On Aug. 27, 1979, investigators said, Belk and her boyfriend, James Hill, also an Agriculture Department employee, followed their morning routine: They rode in Hill’s 1972 Buick from their apartment in Prince George’s County to the Stadium-Armory station, where they left the car and took a train to their offices. Belk told Hill (now deceased) that she planned to use the car to run errands at lunchtime and would meet him in the parking lot after work.

She never returned from lunch.

When Hill arrived at the lot, Belk wasn’t there and the car was gone. That night, he “checked with several friends and family of Belk, however no one knew where she was,” the affidavit says. The next morning, he reported her missing. And the day after that, Aug. 29, the teenager riding his bike spotted her body at the edge of woods near Bryans and Metropolitan Church roads in Charles County.

“The victim was laying flat on her back, legs extended and … with her fists clenched up around her collarbone as if warding off an attacker,” a sheriff’s report noted. She had been raped and shot in the head. As for the Buick, it turned up in D.C., abandoned.

Two weeks earlier, Belk, who was the eldest of six siblings and a graduate of Saint Augustine’s University in North Carolina, had been her sister Judy’s maid of honor.

“The last time I saw Vickie was my wedding day,” Judy Belk-Peeks, 70, said at the news conference. She is chief executive of the California Wellness Foundation in Los Angeles. Among the relatives standing with her were another of the victim’s sisters, a retired homicide detective in California, and a nephew who is a police officer in Texas. “I was not a parent in 1979,” Belk-Peeks said. “And now that I am, I can’t imagine the process of bearing the loss of your child.”

She spoke of her parents, Lonnie and Maydell Casey Belk, who died years ago without getting justice for their firstborn.

In Alexandria in the late 1950s, before desegregation, Maydell Casey Belk “didn’t see herself as a social activist until one too many rainy mornings drenched her two oldest daughters as they waited for an overdue school bus that would take them across town to an all-black elementary school,” according to her 2005 obituary in The Washington Post. “An all-white school was just two blocks away.”

The daughters were Judy and Vickie.

Their mother joined an NAACP lawsuit that forced Alexandria to abide by Brown vs. Board of Education. In 1960, Judy and Vickie, first- and third-graders, respectively, and two other Black children entered Minnie Howard Elementary School, shattering a racial barrier.

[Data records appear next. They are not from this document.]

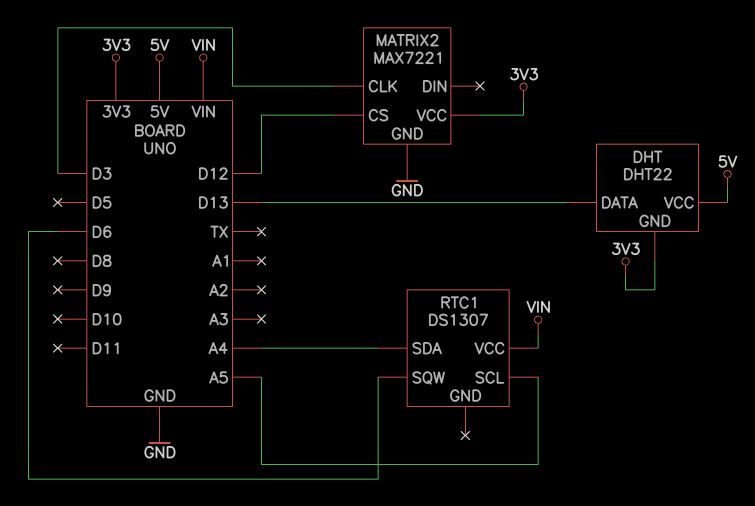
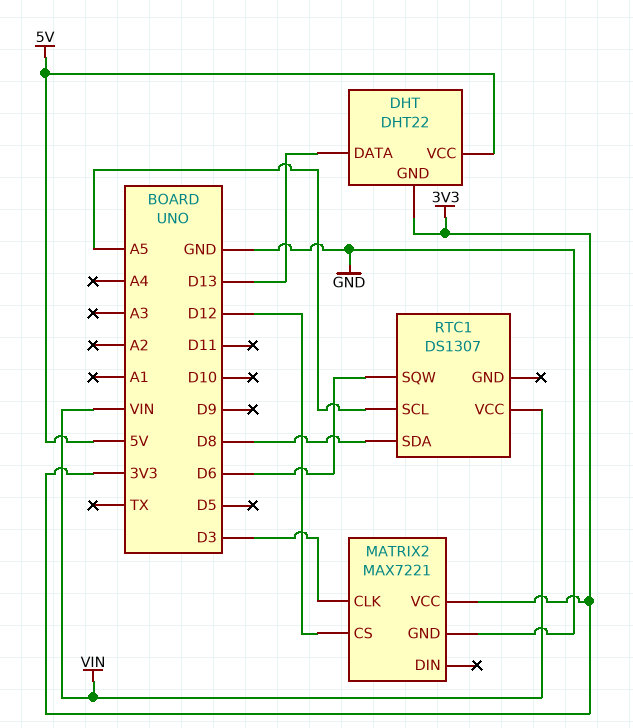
RTC1 pin SDA: A4 -> D8

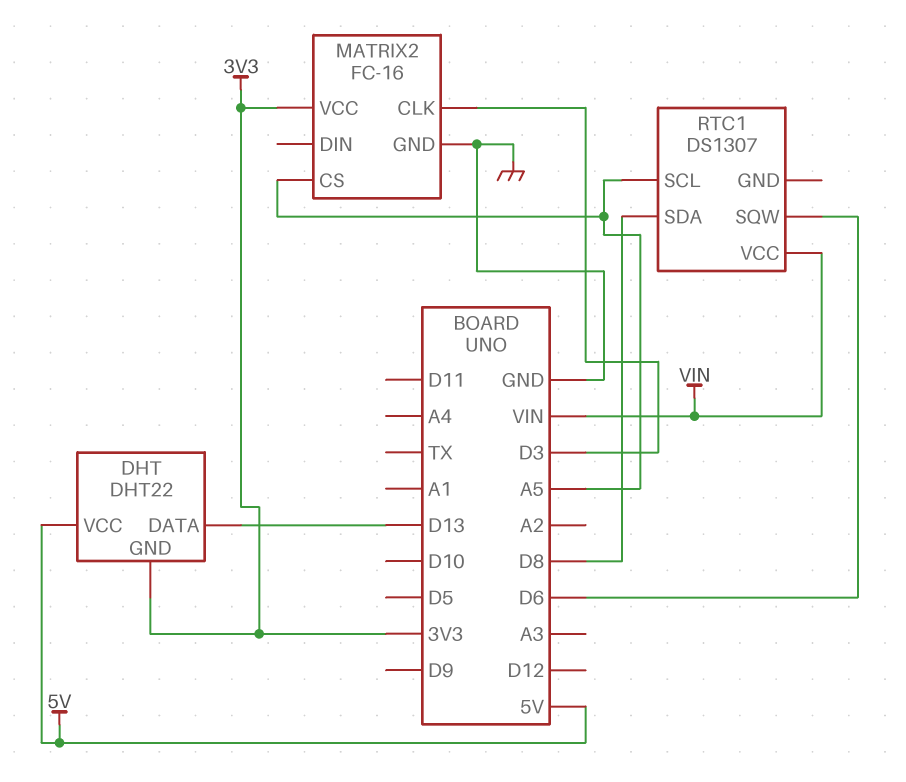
MATRIX2: MAX7221 -> FC-16
MATRIX2 pin CS: D12 -> A5

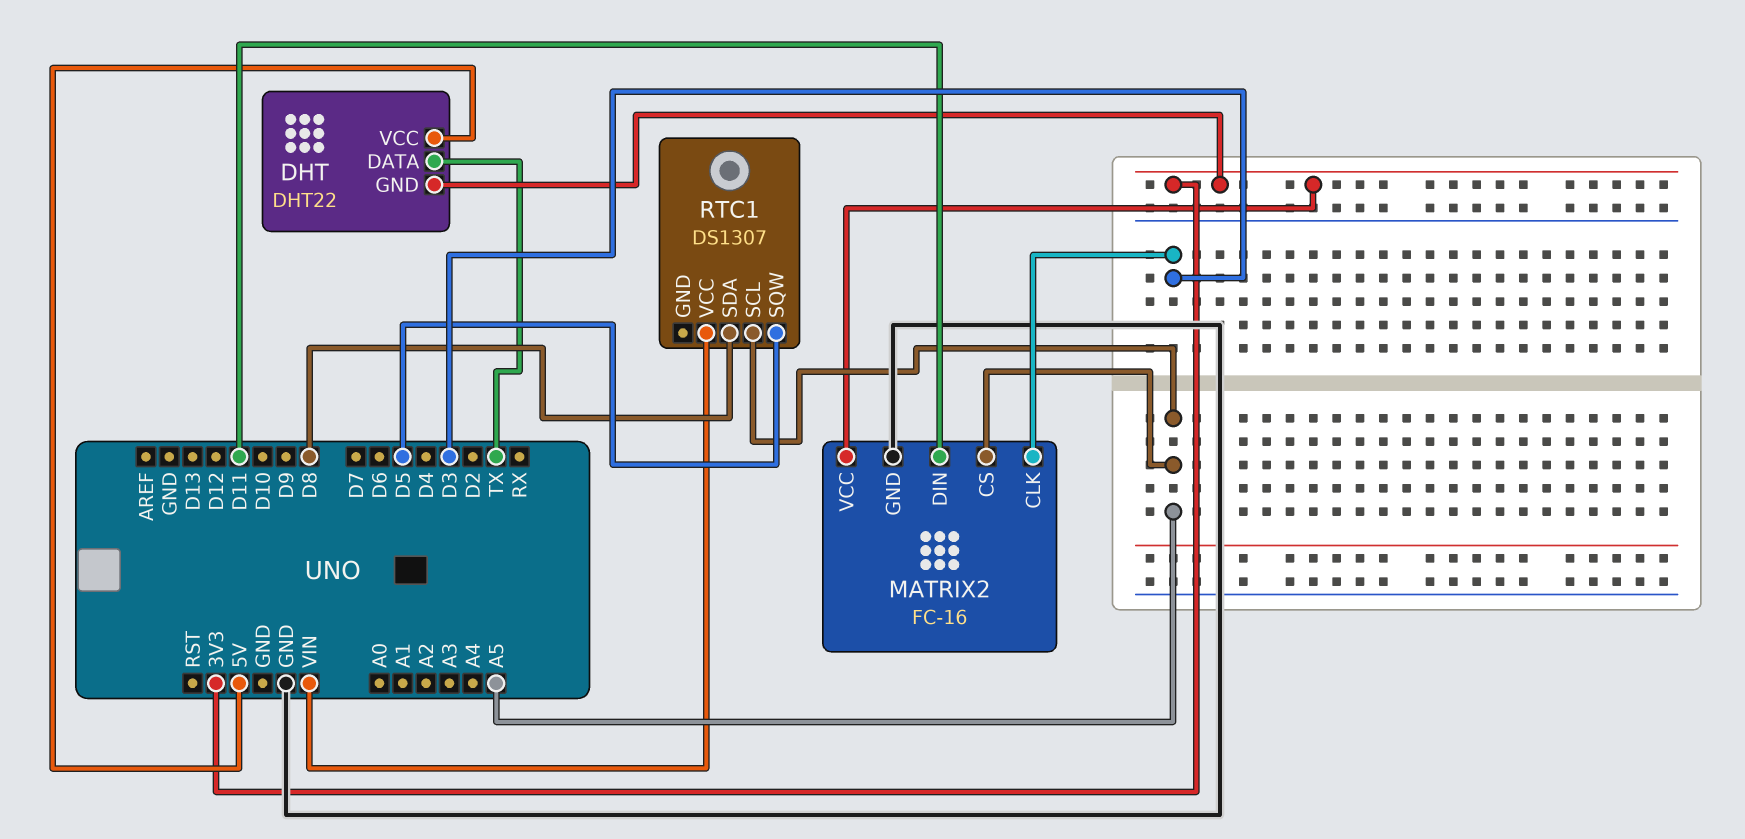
DHT pin DATA: D13 -> TX
MATRIX2 pin DIN: none -> D11
RTC1 pin SQW: D6 -> D5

When she thinks of her murdered sister, Belk-Peeks said in a halting voice, she remembers that day.

“There was concern that there would be violence,” she recalled. “The community groups said: ‘Just be prepared. Just walk straight. Judy, just hold onto Vickie’s hand.’ They said people might spit on you. They might call you the n-word. None of that happened. But Vickie held my hand, and she checked in on me. She always did.”